A standard example of Nakajima quiver varieties are type A Springer resolutions $\widetilde{\mathcal{N}} \to \mathcal{N}$. In the theory of Springer resolutions it is often beneficial to consider the full Grothendieck-Springer resolution, i.e. to work with the commutative diagram

$$\require{AMScd}\begin{CD} \widetilde{\mathcal{N}} @>>> \widetilde{\mathfrak{g}} \\ @VVV @VVV\\ \mathcal{N} @>>> \mathfrak{g} \end{CD}$$

Is there a similar diagram where the left side is replaced by $\mathfrak{M} \to \mathfrak{M_0}$ for an arbitrary quiver variety.

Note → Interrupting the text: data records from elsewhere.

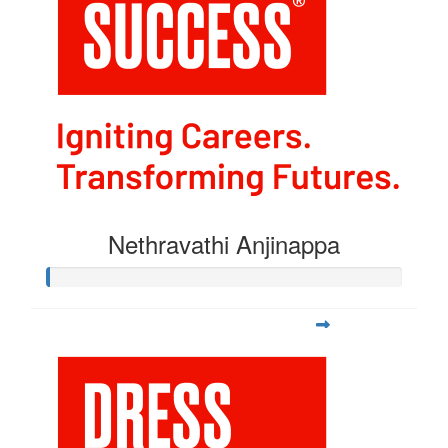
Nethravathi Anjinappa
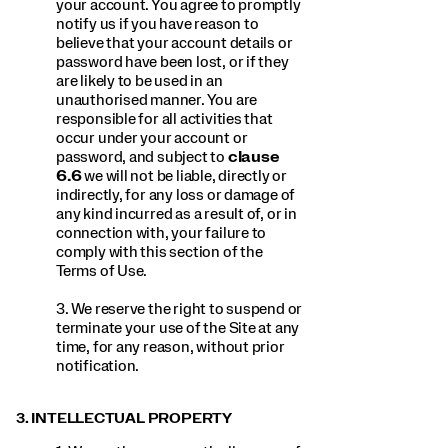
your account. You agree to promptly
notify us if you have reason to
believe that your account details or
password have been lost, or if they
are likely to be used in an
unauthorised manner. You are
responsible for all activities that
occur under your account or
password, and subject to
clause
6.6
we will not be liable, directly or
indirectly, for any loss or damage of
any kind incurred as a result of, or in
connection with, your failure to
comply with this section of the
Terms of Use.
3. We reserve the right to suspend or
terminate your use of the Site at any
time, for any reason, without prior
notification.
3. INTELLECTUAL PROPERTY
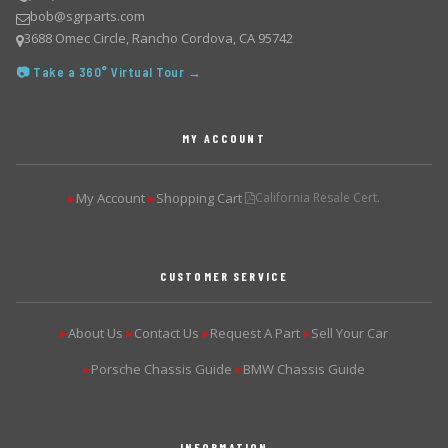
bob@sgrparts.com
3688 Omec Circle, Rancho Cordova, CA 95742
📷 Take a 360° Virtual Tour →
MY ACCOUNT
My Account
Shopping Cart
California Resale Cert.
▶
▶
CUSTOMER SERVICE
About Us
Contact Us
Request A Part
Sell Your Car
▶
▶
▶
▶
Porsche Chassis Guide
BMW Chassis Guide
▶
▶
INFORMATION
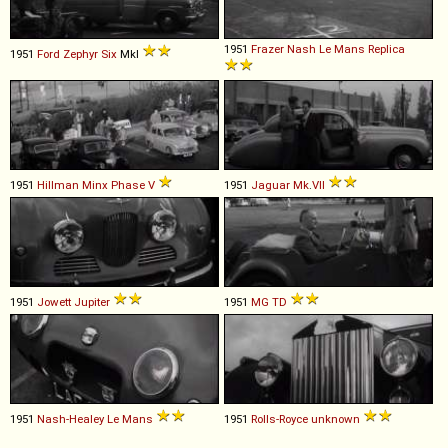
1951
Frazer Nash
Le
Mans
Replica
1951
Ford
Zephyr
Six
MkI
1951
Hillman
Minx
Phase
V
1951
Jaguar
Mk
.
VII
1951
Jowett
Jupiter
1951
MG
TD
1951
Nash-Healey
Le
Mans
1951
Rolls-Royce
unknown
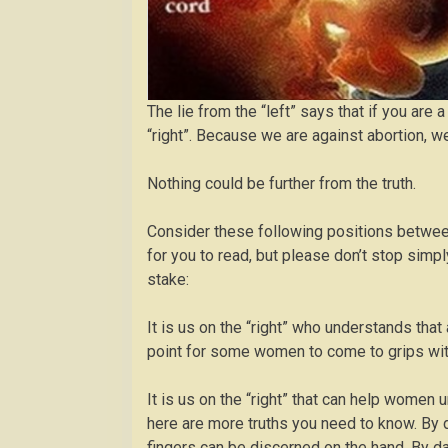
The lie from the “left” says that if you ar
“right”. Because we are against abortion, w
Nothing could be further from the truth.
Consider these following positions between
for you to read, but please don’t stop sim
stake:
It is us on the “right” who understands that a
point for some women to come to grips with,
It is us on the “right” that can help women u
here are more truths you need to know. By d
fingers can be discerned on the hand. By da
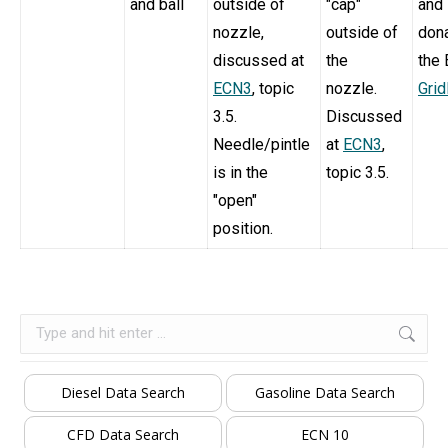
and ball
outside of
"cap"
and
nozzle,
outside of
dona
discussed at
the
the
ECN3
, topic
nozzle.
Gri
3.5.
Discussed
Needle/pintle
at
ECN3
,
is in the
topic 3.5.
"open"
position.
Search:
Diesel Data Search
Gasoline Data Search
CFD Data Search
ECN 10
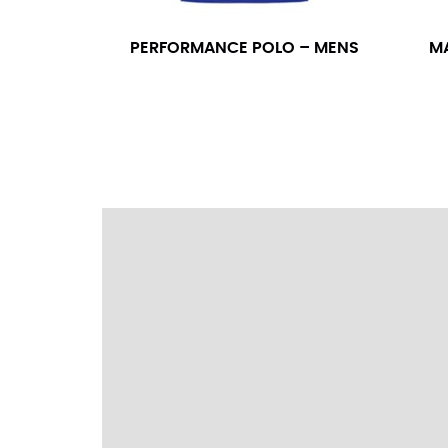
wrapping the tape too tightly around your 
a round number (i.e. 14 inches should be rou
PERFORMANCE POLO – MENS
M
SLEEVE MEASUREMENT
Sleeve measurement is often used for sizing
You will need a friend to assist you for me
from the center of your back, across your 
fall between 32 and 39 inches. Sleeve sizes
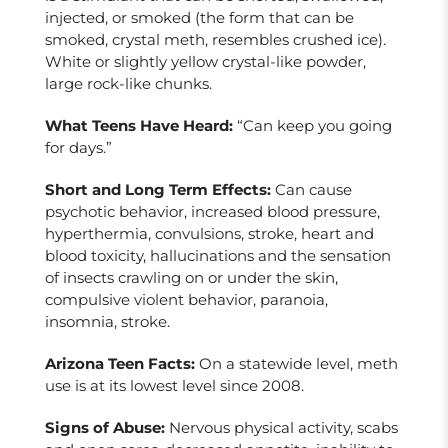
injected, or smoked (the form that can be
smoked, crystal meth, resembles crushed ice).
White or slightly yellow crystal-like powder,
large rock-like chunks.
What Teens Have Heard:
“Can keep you going
for days.”
Short and Long Term Effects:
Can cause
psychotic behavior, increased blood pressure,
hyperthermia, convulsions, stroke, heart and
blood toxicity, hallucinations and the sensation
of insects crawling on or under the skin,
compulsive violent behavior, paranoia,
insomnia, stroke.
Arizona Teen Facts:
On a statewide level, meth
use is at its lowest level since 2008.
Signs of Abuse:
Nervous physical activity, scabs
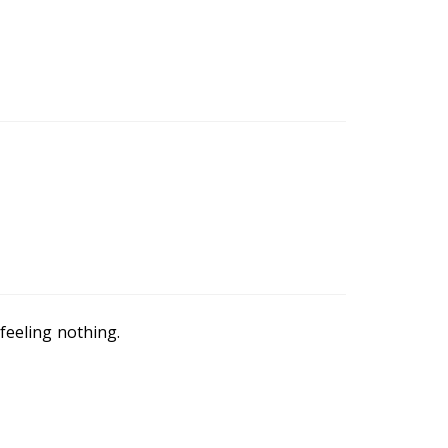
feeling nothing.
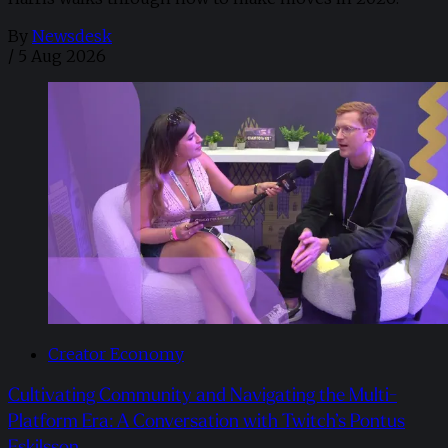
By
Newsdesk
/
5 Aug 2026
Creator Economy
Cultivating Community and Navigating the Multi-
Platform Era: A Conversation with Twitch’s Pontus
Eskilsson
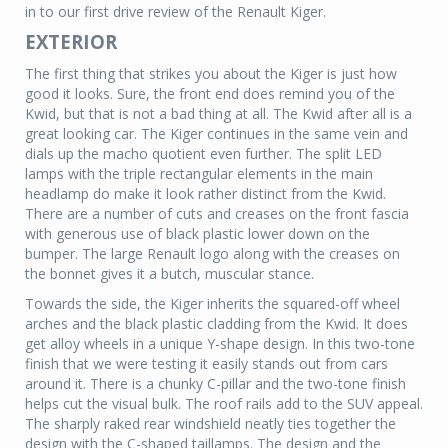
in to our first drive review of the Renault Kiger.
EXTERIOR
The first thing that strikes you about the Kiger is just how
good it looks. Sure, the front end does remind you of the
Kwid, but that is not a bad thing at all. The Kwid after all is a
great looking car. The Kiger continues in the same vein and
dials up the macho quotient even further. The split LED
lamps with the triple rectangular elements in the main
headlamp do make it look rather distinct from the Kwid.
There are a number of cuts and creases on the front fascia
with generous use of black plastic lower down on the
bumper. The large Renault logo along with the creases on
the bonnet gives it a butch, muscular stance.
Towards the side, the Kiger inherits the squared-off wheel
arches and the black plastic cladding from the Kwid. It does
get alloy wheels in a unique Y-shape design. In this two-tone
finish that we were testing it easily stands out from cars
around it. There is a chunky C-pillar and the two-tone finish
helps cut the visual bulk. The roof rails add to the SUV appeal.
The sharply raked rear windshield neatly ties together the
design with the C-shaped taillamps. The design and the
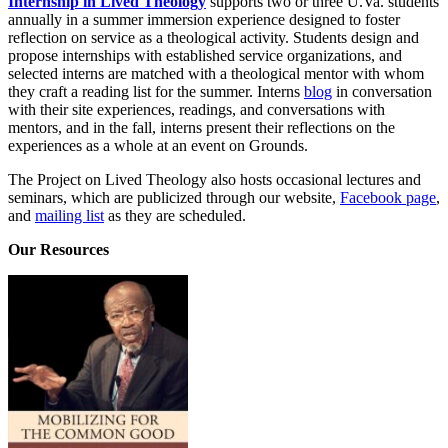
Internship in Lived Theology
supports two or three U.Va. students
annually in a summer immersion experience designed to foster
reflection on service as a theological activity. Students design and
propose internships with established service organizations, and
selected interns are matched with a theological mentor with whom
they craft a reading list for the summer. Interns
blog
in conversation
with their site experiences, readings, and conversations with
mentors, and in the fall, interns present their reflections on the
experiences as a whole at an event on Grounds.
The Project on Lived Theology also hosts occasional lectures and
seminars, which are publicized through our website,
Facebook page
,
and
mailing list
as they are scheduled.
Our Resources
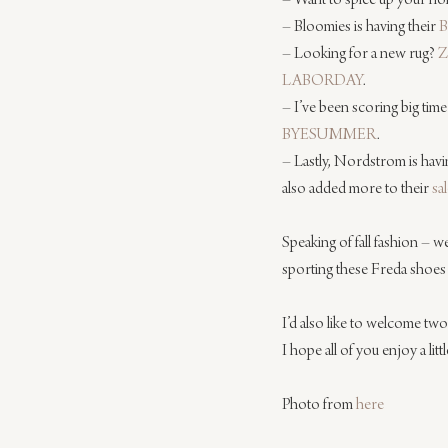
– Want to spice up your ho
– Bloomies is having their 
B
– Looking for a new rug? 
Z
LABORDAY
.
– I’ve been scoring big time
BYESUMMER
.
– Lastly, Nordstrom is havi
also added more to their 
sa
Speaking of fall fashion – w
sporting these Freda shoes th
I’d also like to welcome t
I hope all of you enjoy a littl
Photo from 
here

To be clear, I do not expect that the analogue of the Grothendieck-Springer resolution is necessarily a quiver variety itself, I merely ask whether to each (nice?) quiver variety one can associate a space that behaves similar to $\widetilde{\mathfrak{g}}$. I'm also intentionally vague about the word "similar", but for example a main feature of the above diagram is that it "lives over" $0 \hookrightarrow \mathfrak{h}//W \leftarrow \mathfrak{h}$.

Alternatively, why should I not expect such a thing to exist?